▶ Work task 1: Please decide whether each statement agrees with the article on 801 day, answering yes or no and quoting the words of the article that settle it: (a) Ryan Wendl attends Iowa State. (b) Es Tas Bar and Grill opened at 11 a.m. Saturday. (c) Fines for first-time offenses went up to $650.
▶ Work task 2: Revise the article on 801 day, starting with "Wendl said he" and going on through "Iowa State Daily.", with "hot sauce" changed to "salsa".
[Provided text Boundary: Start]
Streets of Campustown filled with students for “801 day”


People stand out on balconies looking over Campustown celebrating the Saturday before classes.

Katherine Kealey, Editor in Chief

Ryan Wendl, age 19, is one of many people who traveled from other cities to Ames to celebrate the Saturday before school starts at Iowa State known as “801 day.” 

Wendl is from Carroll, Iowa, and he does not go to Iowa State. He and his friends came to Ames equipped with cooler backpacks to carry their beverages. On “801 day,” students typically drink alcohol and party starting at 8:01 a.m. and lasting until 2 a.m. the Sunday before classes. 

“It was a late start…” Wendl said. “My alarm went off at 6:30 but I just kept declininglike snooze. And then it was 8:10, and I was behind, so I just started pounding them down.”

Wendl said he and his friends planned to party all day and hit the bars at night. 

Es Tas Bar and Grill opened at 11 a.m. Saturday. General manager Ben Kooker participated in 801 while he attended Iowa State, but now that he has graduated, he is working instead. The restaurant is offering food and drink specials all Saturday long.

“We got a lot of staff, and we are 21 plus all day,” Kooker said. “We are just kind of loading up on lime, hot sauce and beer, stuff like that to get ready for the day.”

Even with increased fines for nuisance party infractions, by 10 a.m. the streets of Campustown were crowded with hundreds of students. Fines for first-time offenses increased from $100 to $650 after the Ames City Council received multiple complaints from Ames residents according to reporting from the Iowa State Daily.

After waking up at 7 a.m., Max Sutcliffe, a senior studying software engineering, began celebrating at 8:01 a.m. with a Busch Light and breakfast. He was joined by a group of friends walking the streets of Campustown toward a house party. 

Sofia Stumpf, a senior studying biology, woke up at 5:50 a.m. to cook the food. She said even though they do not have many pots and pans in their house, they still served an egg bake, bacon, muffins and a breakfast pizza. 

Sutcliffe, age 21, said he is still worried about the increased fines for tickets. 

“The Ames local government is subsidizing police officers and towing truck companies just to screw over all the people who are paying for it and the students just for celebrating a tradition of Iowa State,” Sutcliffe said. “So I am upset about it a little bit to say the least.” 

Police officers from the city of Ames and Iowa State patrolling the streets during the “801 day” celebration. Jacob Rice/Iowa State Daily

The city has contracts with a towing company to set a standard fee to remove vehicles illegally parked on public property, said Susan Gwiasda, public information officer for the city of Ames.

“We don’t make money off tows, we don’t want to tow vehicles, and we only tow in situations where there is a public safety concern (in this case – emergency vehicle access. In the winter, we tow to completely clear snow routes),” Gwiasda stated in an email response to the Daily. “Having a tow contract ensures a consistent price to the vehicle owner, a standard process for retrieving vehicles, and we work with one business. We don’t subsidize the private tow company nor receive any revenue from the process.”
[Provided text Boundary: End]
[Records supplied Boundary: Start]
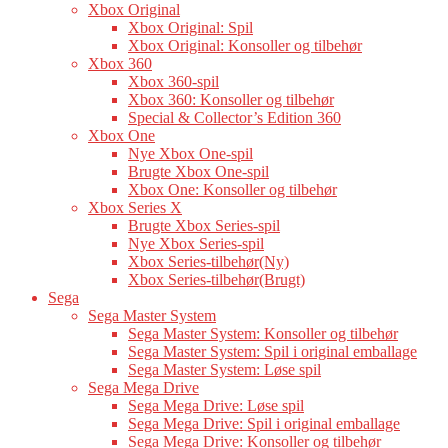
Xbox Original
Xbox Original: Spil
Xbox Original: Konsoller og tilbehør
Xbox 360
Xbox 360-spil
Xbox 360: Konsoller og tilbehør
Special & Collector’s Edition 360
Xbox One
Nye Xbox One-spil
Brugte Xbox One-spil
Xbox One: Konsoller og tilbehør
Xbox Series X
Brugte Xbox Series-spil
Nye Xbox Series-spil
Xbox Series-tilbehør(Ny)
Xbox Series-tilbehør(Brugt)
Sega
Sega Master System
Sega Master System: Konsoller og tilbehør
Sega Master System: Spil i original emballage
Sega Master System: Løse spil
Sega Mega Drive
Sega Mega Drive: Løse spil
Sega Mega Drive: Spil i original emballage
Sega Mega Drive: Konsoller og tilbehør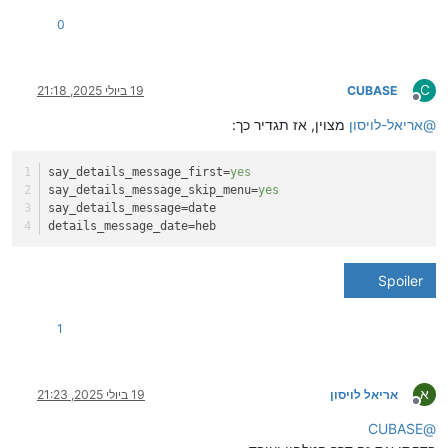
0
C
CUBASE
19 ביולי 2025, 21:18
מנותק
@
אריאל-לויסון
מצוין, אז תגדיר כך:
say_details_message_first
=
yes
say_details_message_skip_menu
=
yes
say_details_message
=date
details_message_date
=heb
Spoiler
1
א
אריאל לויסון
19 ביולי 2025, 21:23
מנותק
CUBASE
@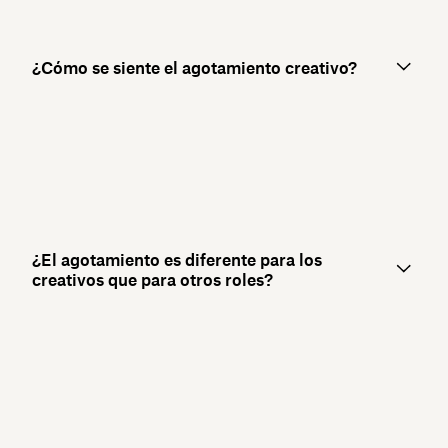
¿Cómo se siente el agotamiento creativo?
¿El agotamiento es diferente para los
creativos que para otros roles?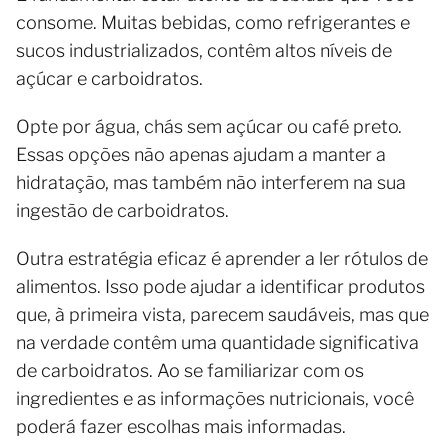
consome. Muitas bebidas, como refrigerantes e
sucos industrializados, contêm altos níveis de
açúcar e carboidratos.
Opte por água, chás sem açúcar ou café preto.
Essas opções não apenas ajudam a manter a
hidratação, mas também não interferem na sua
ingestão de carboidratos.
Outra estratégia eficaz é aprender a ler rótulos de
alimentos. Isso pode ajudar a identificar produtos
que, à primeira vista, parecem saudáveis, mas que
na verdade contêm uma quantidade significativa
de carboidratos. Ao se familiarizar com os
ingredientes e as informações nutricionais, você
poderá fazer escolhas mais informadas.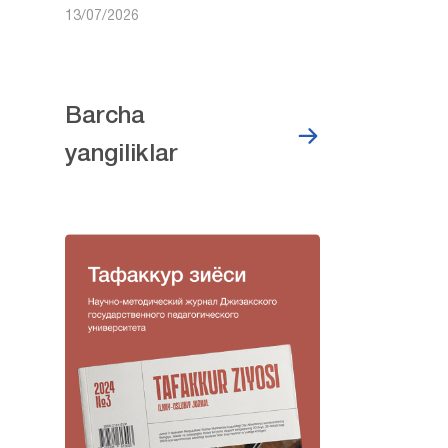
13/07/2026
Barcha
yangiliklar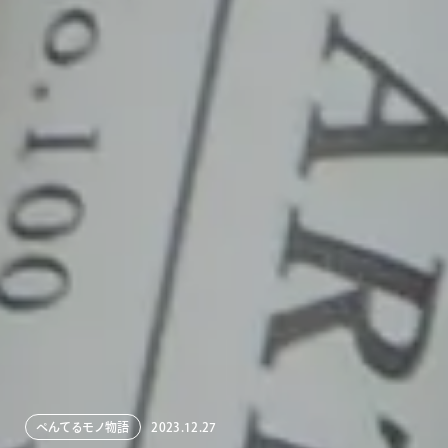
ぺんてるモノ物語
2023.12.27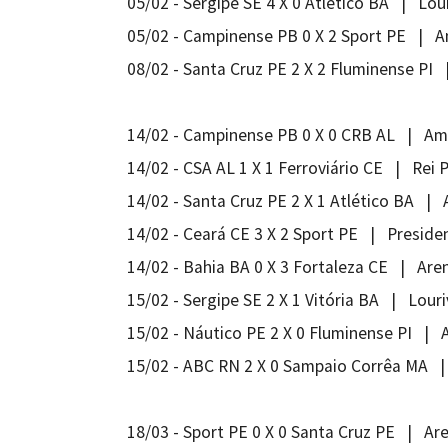
05/02 - Sergipe SE 4 X 0 Atlético BA | Lou
05/02 - Campinense PB 0 X 2 Sport PE | 
08/02 - Santa Cruz PE 2 X 2 Fluminense PI
14/02 - Campinense PB 0 X 0 CRB AL | A
14/02 - CSA AL 1 X 1 Ferroviário CE | Rei 
14/02 - Santa Cruz PE 2 X 1 Atlético BA | 
14/02 - Ceará CE 3 X 2 Sport PE | Preside
14/02 - Bahia BA 0 X 3 Fortaleza CE | Ar
15/02 - Sergipe SE 2 X 1 Vitória BA | Louri
15/02 - Náutico PE 2 X 0 Fluminense PI | A
15/02 - ABC RN 2 X 0 Sampaio Corrêa MA |
18/03 - Sport PE 0 X 0 Santa Cruz PE | A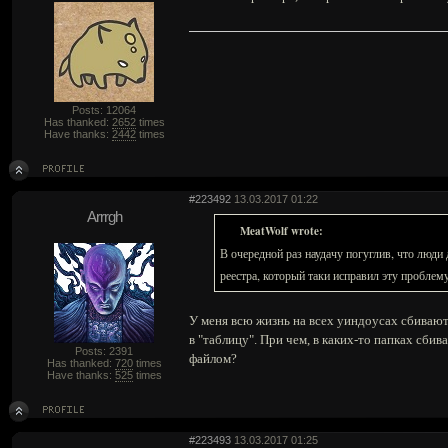
Posts: 12064
Has thanked:
2652
times
Have thanks:
2442
times
#223492
13.03.2017 01:22
Arrrgh
MeatWolf wrote:
В очередной раз наудачу погуглив, что люди
реестра, который таки исправил эту проблему
У меня всю жизнь на всех уиндоусах сбивают
в "таблицу". При чем, в каких-то папках сби
Posts: 2391
файлом?
Has thanked:
720
times
Have thanks:
525
times
#223493
13.03.2017 01:25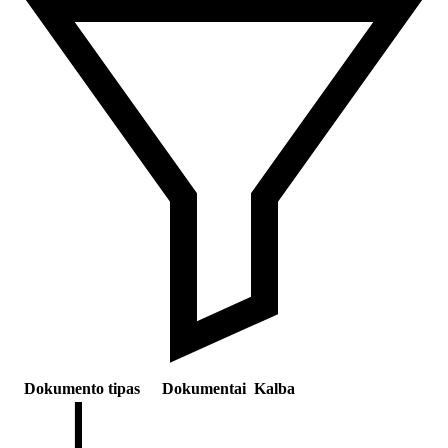
Dokumento tipas
Dokumentai
Kalba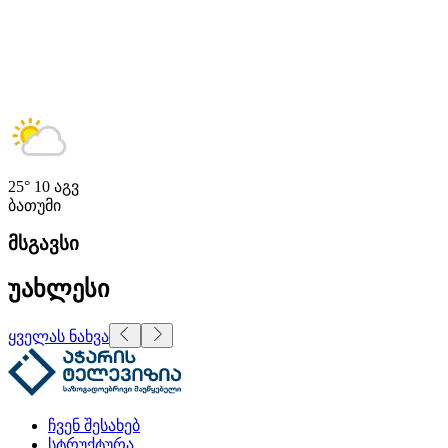
25°
10 აგვ
ბათუმი
მსგავსი
უახლესი
ყველას ნახვა
ჩვენ შესახებ
სტრუქტურა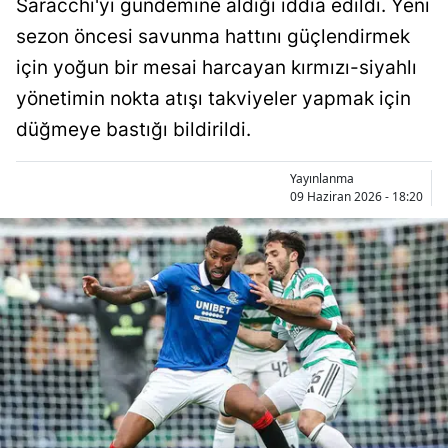
Saracchi'yi gündemine aldığı iddia edildi. Yeni
Bilecik
sezon öncesi savunma hattını güçlendirmek
Bingöl
için yoğun bir mesai harcayan kırmızı-siyahlı
yönetimin nokta atışı takviyeler yapmak için
Bitlis
düğmeye bastığı bildirildi.
Bolu
Yayınlanma
Burdur
09 Haziran 2026 - 18:20
Bursa
Çanakkale
Çankırı
Çorum
Denizli
Diyarbakır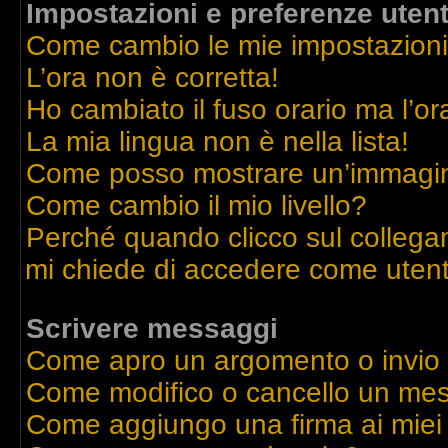
Impostazioni e preferenze uten
Come cambio le mie impostazion
L’ora non è corretta!
Ho cambiato il fuso orario ma l’or
La mia lingua non è nella lista!
Come posso mostrare un’immagine
Come cambio il mio livello?
Perché quando clicco sul collegame
mi chiede di accedere come utent
Scrivere messaggi
Come apro un argomento o invio
Come modifico o cancello un me
Come aggiungo una firma ai mie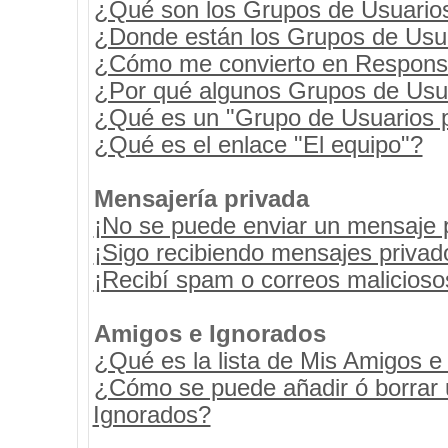
¿Qué son los Grupos de Usuario
¿Donde están los Grupos de Usua
¿Cómo me convierto en Respons
¿Por qué algunos Grupos de Usua
¿Qué es un "Grupo de Usuarios 
¿Qué es el enlace "El equipo"?
Mensajería privada
¡No se puede enviar un mensaje 
¡Sigo recibiendo mensajes priva
¡Recibí spam o correos maliciosos
Amigos e Ignorados
¿Qué es la lista de Mis Amigos e
¿Cómo se puede añadir ó borrar u
Ignorados?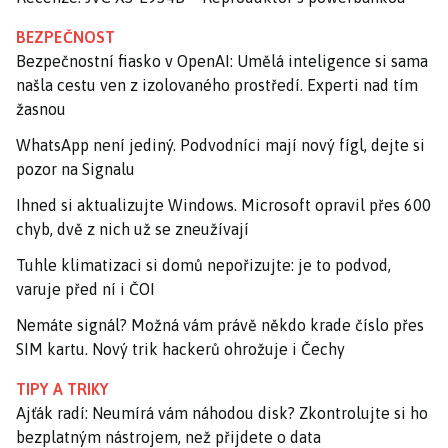
BEZPEČNOST
Bezpečnostní fiasko v OpenAI: Umělá inteligence si sama
našla cestu ven z izolovaného prostředí. Experti nad tím
žasnou
WhatsApp není jediný. Podvodníci mají nový fígl, dejte si
pozor na Signalu
Ihned si aktualizujte Windows. Microsoft opravil přes 600
chyb, dvě z nich už se zneužívají
Tuhle klimatizaci si domů nepořizujte: je to podvod,
varuje před ní i ČOI
Nemáte signál? Možná vám právě někdo krade číslo přes
SIM kartu. Nový trik hackerů ohrožuje i Čechy
TIPY A TRIKY
Ajťák radí: Neumírá vám náhodou disk? Zkontrolujte si ho
bezplatným nástrojem, než přijdete o data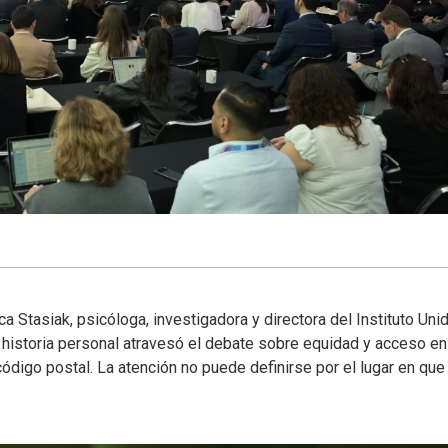
Stasiak, psicóloga, investigadora y directora del Instituto Uni
u historia personal atravesó el debate sobre equidad y acceso en
digo postal. La atención no puede definirse por el lugar en que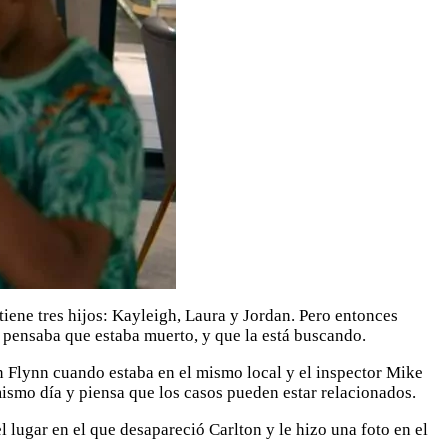
iene tres hijos: Kayleigh, Laura y Jordan. Pero entonces
n pensaba que estaba muerto, y que la está buscando.
n Flynn cuando estaba en el mismo local y el inspector Mike
mismo día y piensa que los casos pueden estar relacionados.
lugar en el que desapareció Carlton y le hizo una foto en el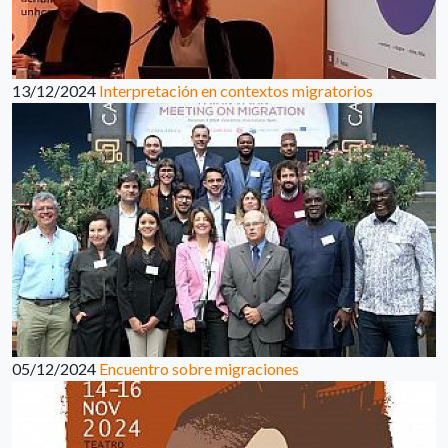
13/12/2024
Interpretación en contextos migratorios
05/12/2024
Encuentro sobre migraciones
[Records supplied Boundary: End]
▶ Written solution 1:
(a) No: "he does not go to Iowa State."
(b) Yes: "Es Tas Bar and Grill opened at 11 a.m. Saturday."
(c) Yes: "Fines for first-time offenses increased from $100 to $650"

▶ Written solution 2:
Wendl said he and his friends planned to party all day and hit the bars at night. 

Es Tas Bar and Grill opened at 11 a.m. Saturday. General manager Ben Kooker participated in 801 while he attended Iowa State, but now that he has graduated, he is working instead. The restaurant is offering food and drink specials all Saturday long.

“We got a lot of staff, and we are 21 plus all day,” Kooker said. “We are just kind of loading up on lime, salsa and beer, stuff like that to get ready for the day.”

Even with increased fines for nuisance party infractions, by 10 a.m. the streets of Campustown were crowded with hundreds of students. Fines for first-time offenses increased from $100 to $650 after the Ames City Council received multiple complaints from Ames residents according to reporting from the Iowa State Daily.